Start of Block

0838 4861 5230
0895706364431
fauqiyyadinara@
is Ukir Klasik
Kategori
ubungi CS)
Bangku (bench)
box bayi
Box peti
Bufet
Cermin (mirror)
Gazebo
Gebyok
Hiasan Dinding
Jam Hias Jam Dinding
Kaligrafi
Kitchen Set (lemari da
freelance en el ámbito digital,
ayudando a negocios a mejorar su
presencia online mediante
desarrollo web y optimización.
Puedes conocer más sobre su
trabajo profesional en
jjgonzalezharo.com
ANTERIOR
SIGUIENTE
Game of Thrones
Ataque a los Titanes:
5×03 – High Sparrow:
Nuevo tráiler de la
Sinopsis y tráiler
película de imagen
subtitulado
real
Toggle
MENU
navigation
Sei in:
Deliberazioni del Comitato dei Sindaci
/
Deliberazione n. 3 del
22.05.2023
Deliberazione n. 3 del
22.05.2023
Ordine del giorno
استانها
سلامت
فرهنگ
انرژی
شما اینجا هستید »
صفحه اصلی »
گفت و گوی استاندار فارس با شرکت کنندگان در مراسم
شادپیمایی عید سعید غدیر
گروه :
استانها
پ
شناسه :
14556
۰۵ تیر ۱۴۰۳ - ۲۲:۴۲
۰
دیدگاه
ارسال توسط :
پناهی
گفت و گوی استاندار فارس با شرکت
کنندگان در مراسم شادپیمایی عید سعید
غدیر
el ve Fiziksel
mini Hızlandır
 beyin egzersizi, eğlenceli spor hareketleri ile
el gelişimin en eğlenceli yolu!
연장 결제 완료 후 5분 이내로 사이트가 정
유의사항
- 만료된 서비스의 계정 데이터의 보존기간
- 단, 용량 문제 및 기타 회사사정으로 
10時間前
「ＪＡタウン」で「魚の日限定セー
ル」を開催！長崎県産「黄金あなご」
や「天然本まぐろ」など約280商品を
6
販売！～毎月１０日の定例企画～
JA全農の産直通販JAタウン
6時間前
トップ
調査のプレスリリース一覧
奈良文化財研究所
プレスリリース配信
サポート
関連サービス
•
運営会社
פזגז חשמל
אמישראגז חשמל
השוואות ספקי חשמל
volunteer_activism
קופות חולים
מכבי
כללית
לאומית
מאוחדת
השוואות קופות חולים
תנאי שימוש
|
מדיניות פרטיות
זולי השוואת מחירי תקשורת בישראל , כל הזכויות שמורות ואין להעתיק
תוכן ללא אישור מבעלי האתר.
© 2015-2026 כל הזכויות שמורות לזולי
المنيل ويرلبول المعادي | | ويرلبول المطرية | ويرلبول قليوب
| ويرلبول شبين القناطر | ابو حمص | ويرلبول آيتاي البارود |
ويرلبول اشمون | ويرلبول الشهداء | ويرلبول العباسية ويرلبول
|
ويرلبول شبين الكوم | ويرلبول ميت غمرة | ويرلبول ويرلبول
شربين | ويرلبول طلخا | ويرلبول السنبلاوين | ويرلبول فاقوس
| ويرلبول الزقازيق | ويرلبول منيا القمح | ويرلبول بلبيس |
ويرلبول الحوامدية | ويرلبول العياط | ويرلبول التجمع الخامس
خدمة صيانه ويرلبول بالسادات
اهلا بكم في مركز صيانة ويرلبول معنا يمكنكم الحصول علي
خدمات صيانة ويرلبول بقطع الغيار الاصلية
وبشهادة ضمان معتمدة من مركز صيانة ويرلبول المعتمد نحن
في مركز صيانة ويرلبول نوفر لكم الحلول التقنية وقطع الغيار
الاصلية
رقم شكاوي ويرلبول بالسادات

End of Block

▸ Your objective: Search the listing above for "مركز" and copy every line that has it.

▸ Task solution:
اهلا بكم في مركز صيانة ويرلبول معنا يمكنكم الحصول علي
وبشهادة ضمان معتمدة من مركز صيانة ويرلبول المعتمد نحن
في مركز صيانة ويرلبول نوفر لكم الحلول التقنية وقطع الغيار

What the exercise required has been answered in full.